(WHAT IS BEING ASKED) Copy the passage about Twitter election mentions from "Mark Graham, a" up to and including "out Graham’s work.)", substituting "thirty million" for "30 million".

(PASSAGE SHOWN)
Obama’s the winner—if one relies on Twitter mentions in place of actual votes.
Mark Graham, a research fellow at the Oxford Internet Institute, enlisted a small team to help him with a little Election Day experiment: collect 30 million geocoded Tweets over the month of October, isolate mentions of candidates Obama and Romney, and then visualize all that data on a map of the United States. (Hat tip to The Guardian and The Huffington Post for pointing out Graham’s work.)
“We see that if the election were decided purely based on Twitter mentions, then Obama would be re-elected,” Graham wrote in a Nov. 5 blog posting. “In fact, the only states that Romney would win are Maine, Massachusetts, New Mexico, Oregon, Pennsylvania, Utah, and Vermont. Romney also wins in the District of Colombia (we unfortunately didn’t collect data on Alaska or Hawaii).”

[Saved data entries]
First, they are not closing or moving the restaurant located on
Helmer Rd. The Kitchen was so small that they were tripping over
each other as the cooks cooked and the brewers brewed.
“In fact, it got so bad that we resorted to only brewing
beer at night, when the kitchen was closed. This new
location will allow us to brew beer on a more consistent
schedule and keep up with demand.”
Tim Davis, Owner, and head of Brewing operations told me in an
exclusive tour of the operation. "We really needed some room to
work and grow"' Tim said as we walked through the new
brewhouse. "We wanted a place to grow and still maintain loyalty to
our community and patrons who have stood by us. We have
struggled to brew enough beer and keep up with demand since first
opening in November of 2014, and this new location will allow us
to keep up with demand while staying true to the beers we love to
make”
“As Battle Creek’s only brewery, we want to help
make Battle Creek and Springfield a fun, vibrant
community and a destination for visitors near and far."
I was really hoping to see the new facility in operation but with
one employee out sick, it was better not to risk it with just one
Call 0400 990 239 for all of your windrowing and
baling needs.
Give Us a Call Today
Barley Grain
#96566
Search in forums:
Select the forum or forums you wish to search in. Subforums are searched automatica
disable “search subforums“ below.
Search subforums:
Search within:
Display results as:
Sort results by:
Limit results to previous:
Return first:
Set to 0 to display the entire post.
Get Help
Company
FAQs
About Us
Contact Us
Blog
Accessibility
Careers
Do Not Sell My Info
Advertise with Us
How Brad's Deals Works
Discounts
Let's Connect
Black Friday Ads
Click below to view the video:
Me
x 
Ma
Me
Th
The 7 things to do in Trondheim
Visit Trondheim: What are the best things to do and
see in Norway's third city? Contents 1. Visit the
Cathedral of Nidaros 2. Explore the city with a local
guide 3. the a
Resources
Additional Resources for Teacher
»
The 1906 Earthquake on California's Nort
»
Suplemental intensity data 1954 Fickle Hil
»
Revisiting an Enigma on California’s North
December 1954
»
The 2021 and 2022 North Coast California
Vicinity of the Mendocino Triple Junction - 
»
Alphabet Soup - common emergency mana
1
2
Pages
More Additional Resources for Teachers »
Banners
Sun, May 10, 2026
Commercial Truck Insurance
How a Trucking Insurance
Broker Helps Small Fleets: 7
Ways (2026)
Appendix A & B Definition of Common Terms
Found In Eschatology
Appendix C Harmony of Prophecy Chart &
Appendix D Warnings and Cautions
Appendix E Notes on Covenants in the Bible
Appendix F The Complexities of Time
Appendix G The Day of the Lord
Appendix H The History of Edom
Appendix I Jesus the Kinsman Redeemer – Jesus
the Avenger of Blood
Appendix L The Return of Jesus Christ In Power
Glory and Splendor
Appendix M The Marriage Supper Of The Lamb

(EXERCISE RESULT)
Mark Graham, a research fellow at the Oxford Internet Institute, enlisted a small team to help him with a little Election Day experiment: collect thirty million geocoded Tweets over the month of October, isolate mentions of candidates Obama and Romney, and then visualize all that data on a map of the United States. (Hat tip to The Guardian and The Huffington Post for pointing out Graham’s work.)